> [Instruction]: Using the data below, show every line where the word "potted" occurs.

> [Records shown]:
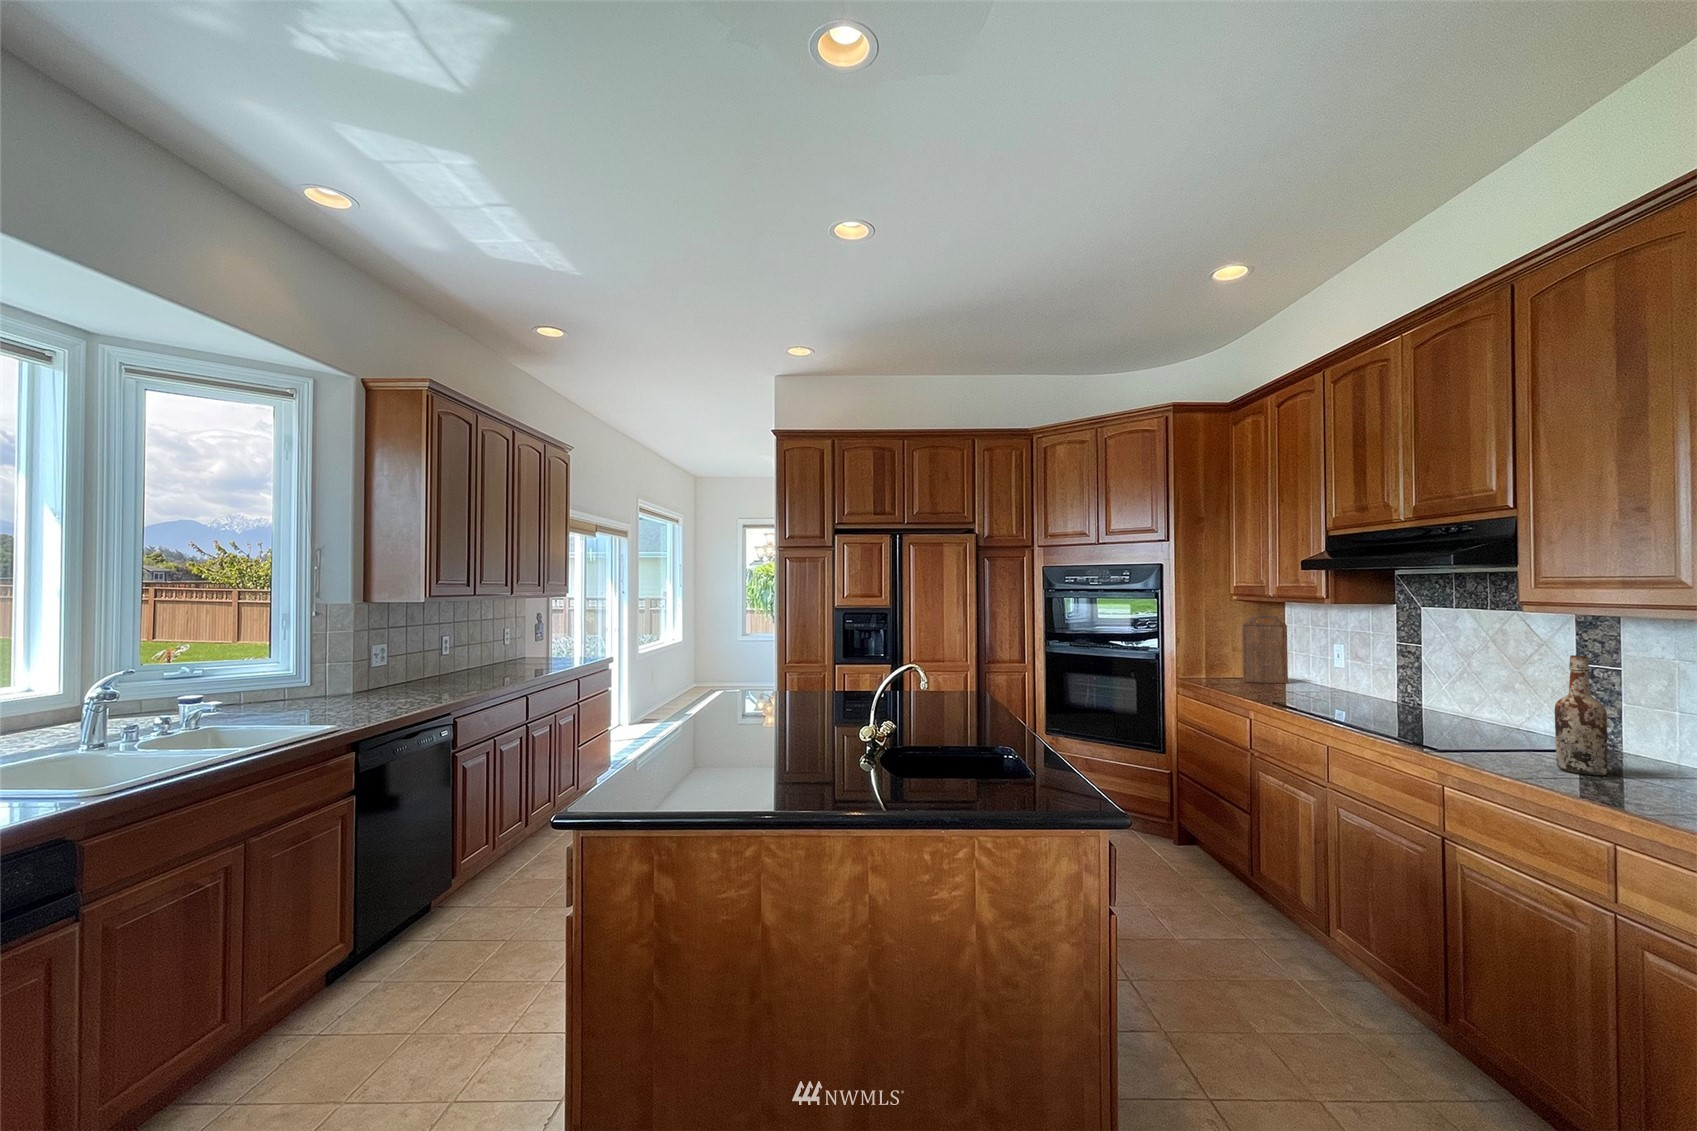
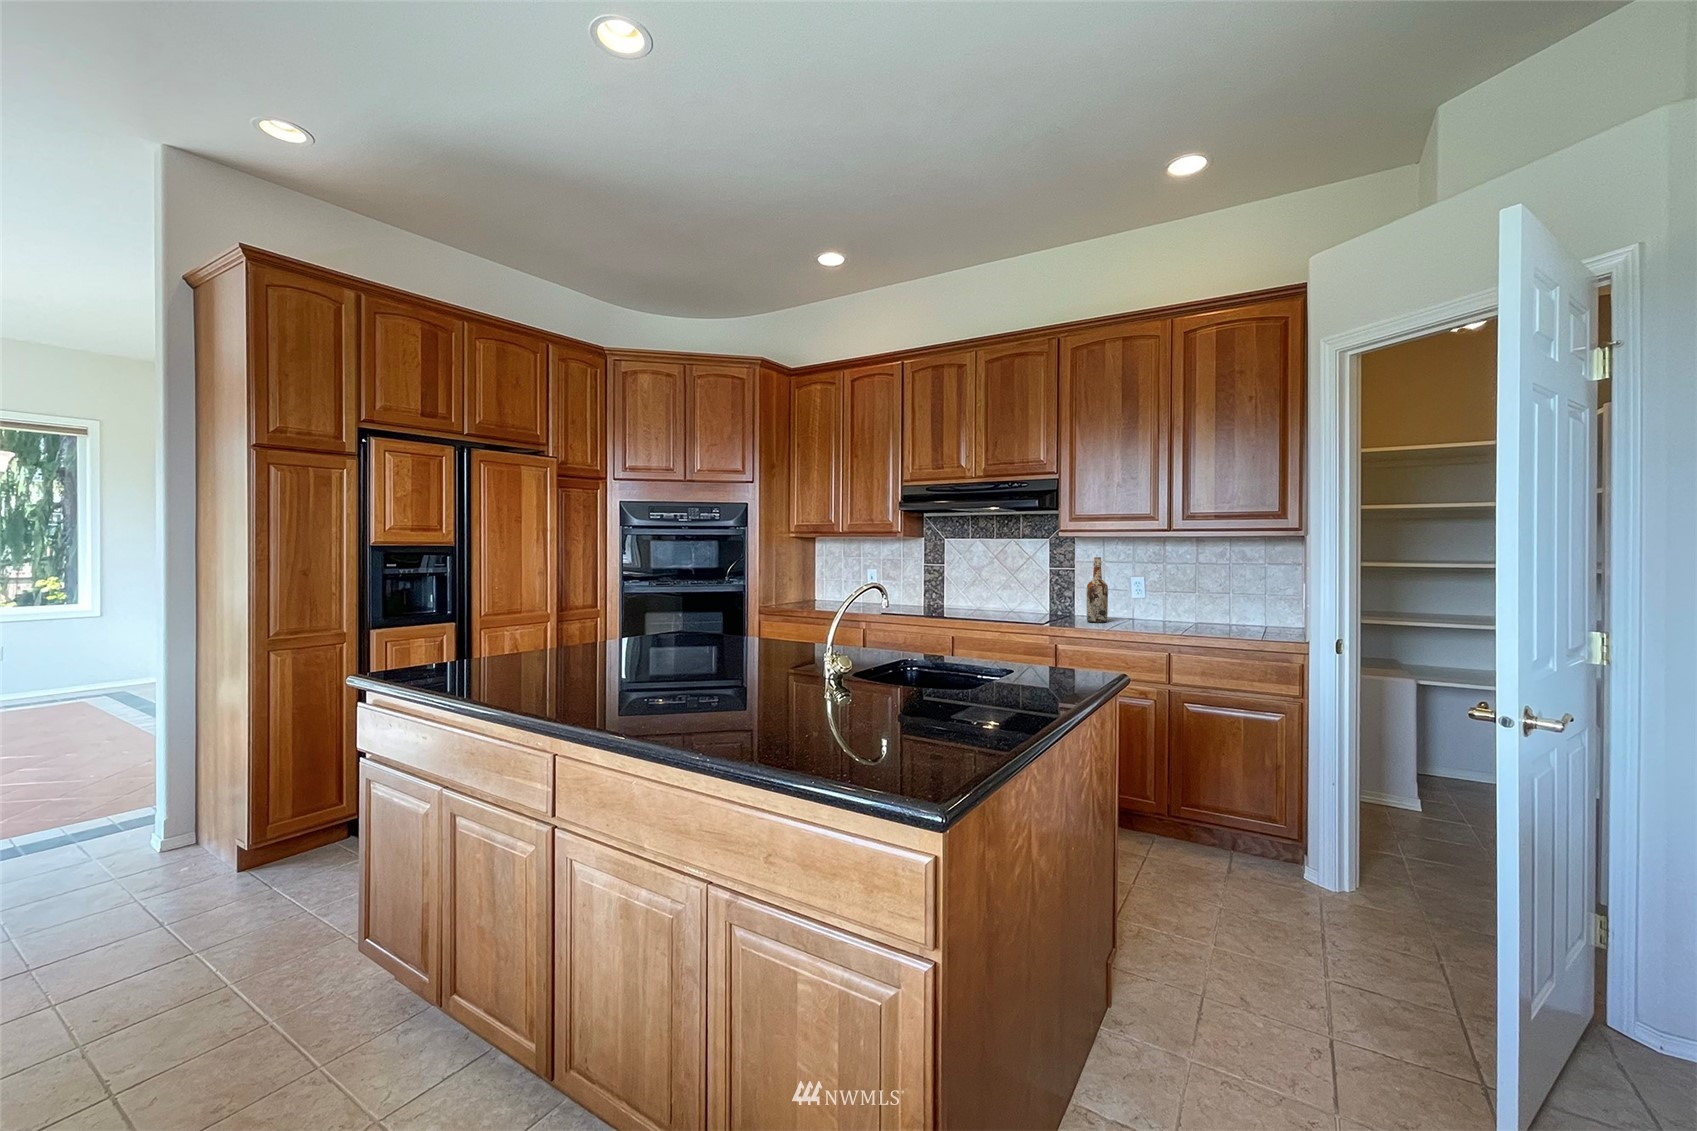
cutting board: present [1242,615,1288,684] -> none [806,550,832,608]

...

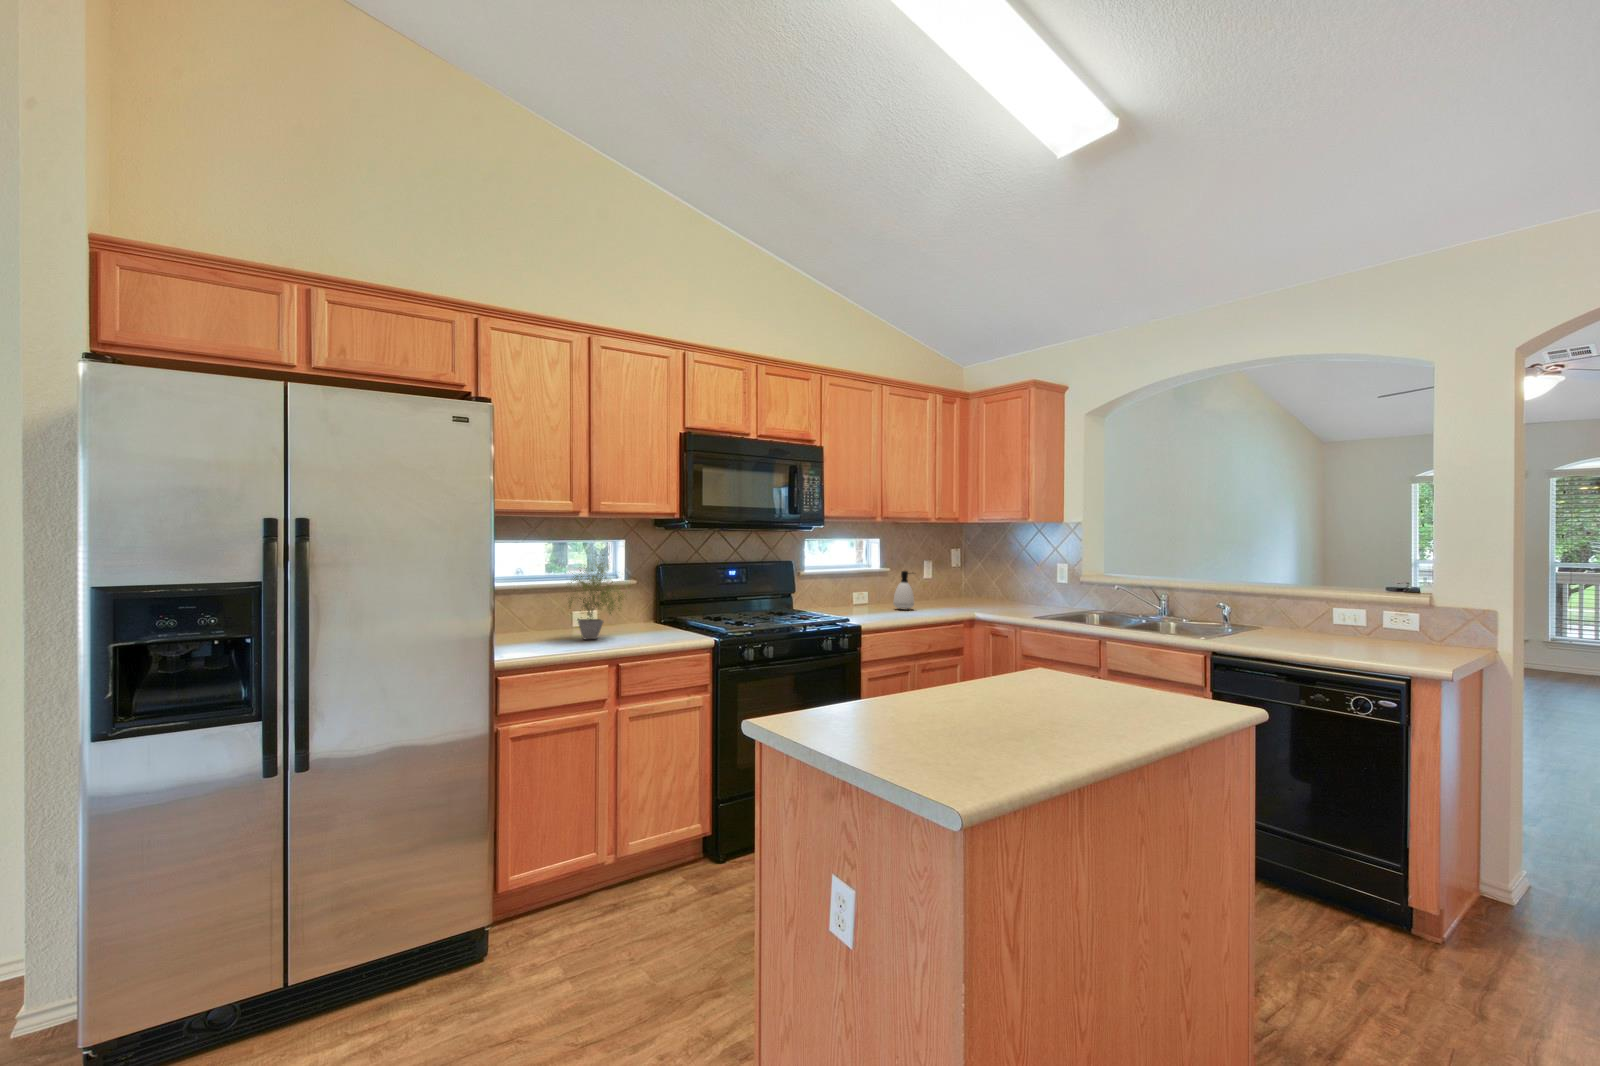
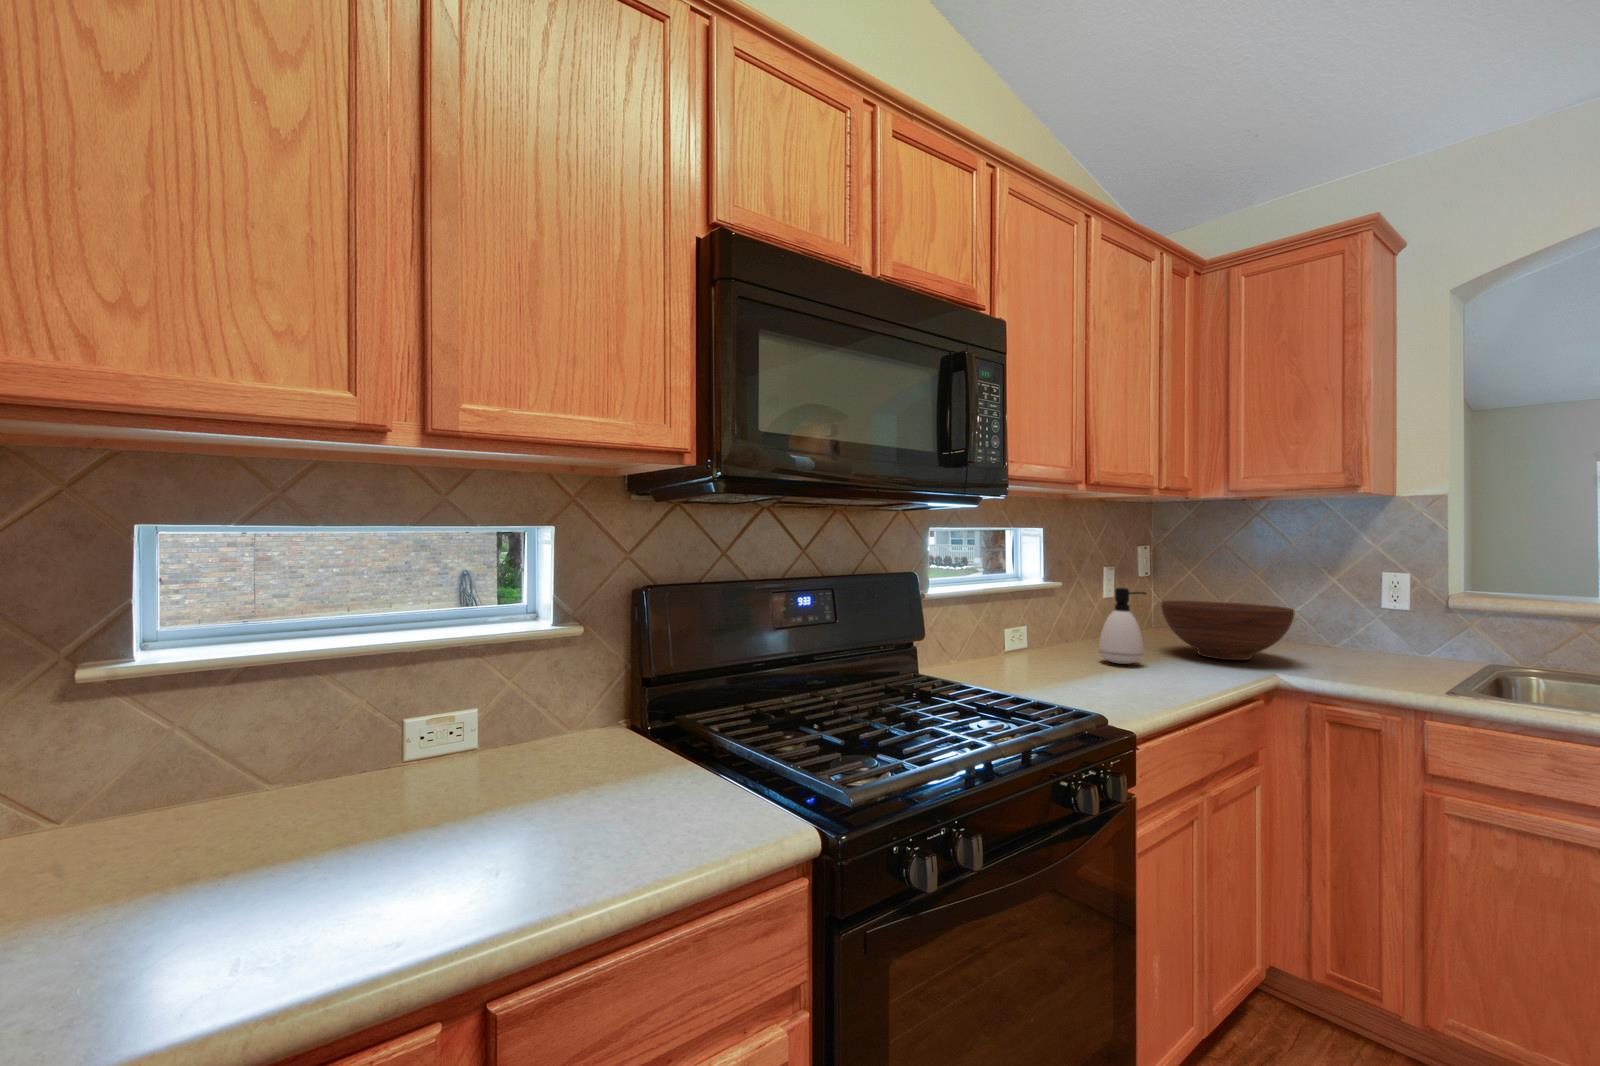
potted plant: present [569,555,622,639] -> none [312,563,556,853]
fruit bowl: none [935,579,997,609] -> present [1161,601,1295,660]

==

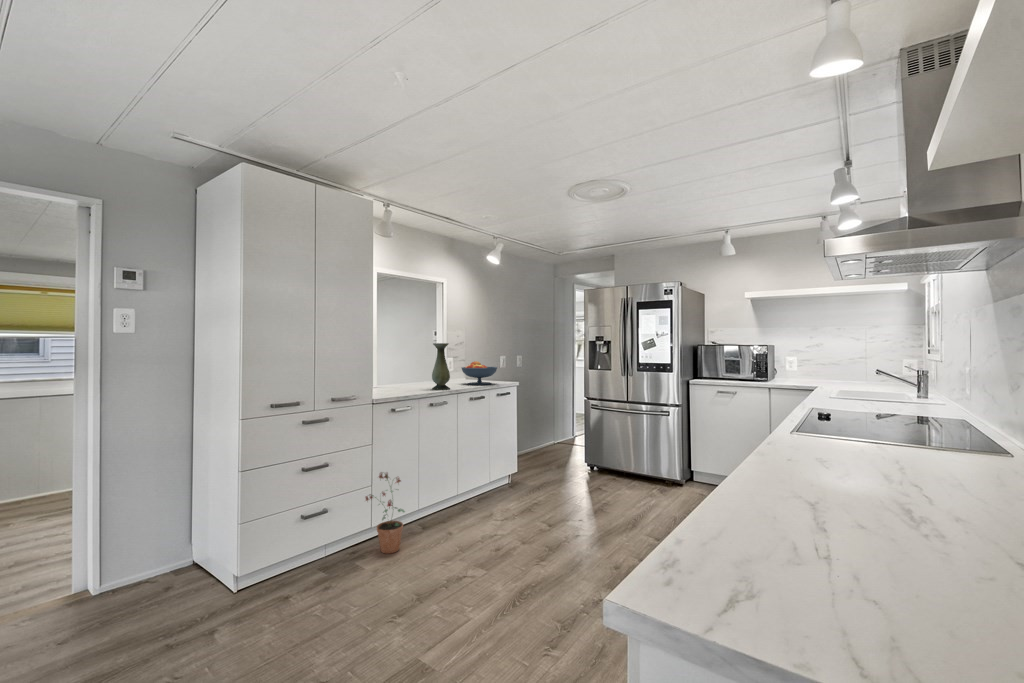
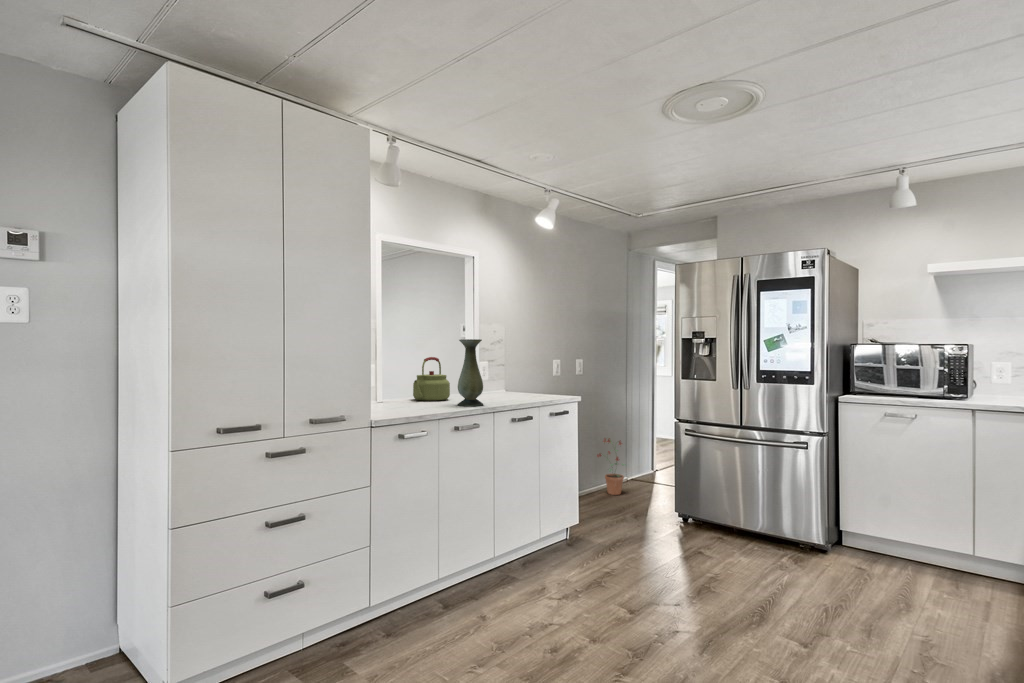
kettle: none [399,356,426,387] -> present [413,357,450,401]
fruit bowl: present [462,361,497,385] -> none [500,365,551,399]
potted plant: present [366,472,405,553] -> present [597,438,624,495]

> [Expected answer]:
potted plant: present [569,555,622,639] -> none [312,563,556,853]
potted plant: present [366,472,405,553] -> present [597,438,624,495]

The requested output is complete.